Cinema ritrovato. Dillinger è morto, di Marco Ferreri, 1969
In memoria di Michel Piccoli, uomo di cinema e di cultura
Michel Piccoli è stato protagonista di alcune sorprendenti carriere cinematografiche: Buñuel, Costa Gavras, la nouvelle vogue di Godard e Resnais. La sua recente scomparsa potrebbe però favorire la riscoperta di un maestro italiano oggi più citato che visto: Marco Ferreri. Regista con cui Piccoli collaborò in ben sette film. Di questi, il più noto è di sicuro La grande abbuffata (1973), non solo per il cast d’eccezione (oltre a Piccoli, Tognazzi, Noiret e Mastroianni): la perfezione narrativa raggiunta nel film ha reso accessibile un discorso sulla crisi dell’uomo moderno-occidentale che altrove, in altri suoi film, appariva ancora ermetico ed espressionistico. Oggi, invece, possiamo celebrare la carriera cinematografica di Piccoli parlando del capolavoro ferreriano: Dillinger è morto (1969). Un film difficile e visionario, totalmente altro dal panorama narrativo italiano, pienamente “internazionale” potremmo dire, come poche altre opere di quegli anni, capace di superare tutte le costruzioni artistico-ideologiche tanto del cinema quanto della cultura del paese, innovando da par suo il realismo sconfinando nell’iperrealismo e nella sperimentazione controllata. Un unicum.
È la storia di una pistola, che viene ritrovata casualmente nella cucina di casa del disegnatore industriale Glauco (Piccoli appunto).
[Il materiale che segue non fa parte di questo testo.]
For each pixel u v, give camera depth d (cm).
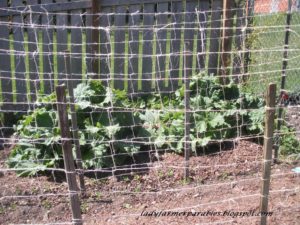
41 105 491
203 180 431
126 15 566
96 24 560
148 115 501
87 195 407
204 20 580
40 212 385
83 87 462
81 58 569
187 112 420
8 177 428
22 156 440
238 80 576
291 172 446
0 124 552
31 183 418
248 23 574
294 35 630
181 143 465
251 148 477
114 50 575
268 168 316
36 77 571
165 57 584
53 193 407
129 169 436
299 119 545
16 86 568
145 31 571
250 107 514
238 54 576
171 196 409
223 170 444
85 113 452
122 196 408
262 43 620
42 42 560
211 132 477
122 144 445
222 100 510
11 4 543
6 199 396
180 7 571
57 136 434
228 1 562
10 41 511
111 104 453
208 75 558
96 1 549
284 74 462
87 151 440
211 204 391
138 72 586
Questa suscita la curiosità del padrone di casa, che la coccola, quasi; e poi la smonta, la olia, la pulisce, la rimonta con estrema perizia, la vernicia, ci disegna sopra, la carica e la usa. Contro sua moglie, senza un motivo. Dentro questo processo di alienante reificazione tra l’uomo e l’oggetto, all’interno di questo plot dominante, la cinepresa osserva le azioni e i comportamenti del protagonista: questo torna a casa da lavoro e cena. Ma la cena preparata dalla moglie non lo soddisfa, e allora ripone gli alimenti e si mette a cucinare. Nel mentre, come abbiamo detto, trova la pistola. Tutte le altre azioni perdono di significato: guarda dei filmini amatoriali girati insieme alla moglie, prova a concupire la domestica, mangia qualcosa, legge svogliatamente. Tutta l’attenzione è però rivolta alla pistola.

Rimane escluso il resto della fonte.